**Description of the task:** Please reproduce all of the data below exactly, leaving each picture out.

**Records provided:**
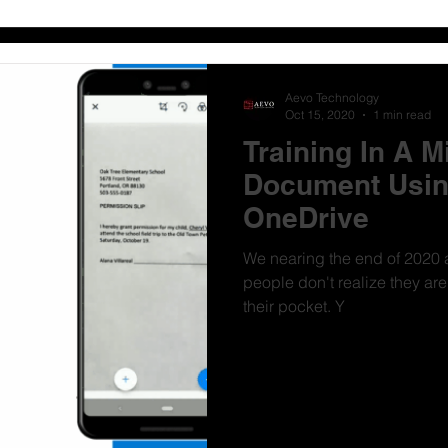
Aevo Technology
Oct 15, 2020
1 min read
Training In A M
Document Usin
OneDrive
We nearing the end of 2020 a
people don't realize they ar
their pocket. Y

**Written solution:**
Aevo Technology
Oct 15, 2020
1 min read
Training In A M
Document Usin
OneDrive
We nearing the end of 2020 a
people don't realize they ar
their pocket. Y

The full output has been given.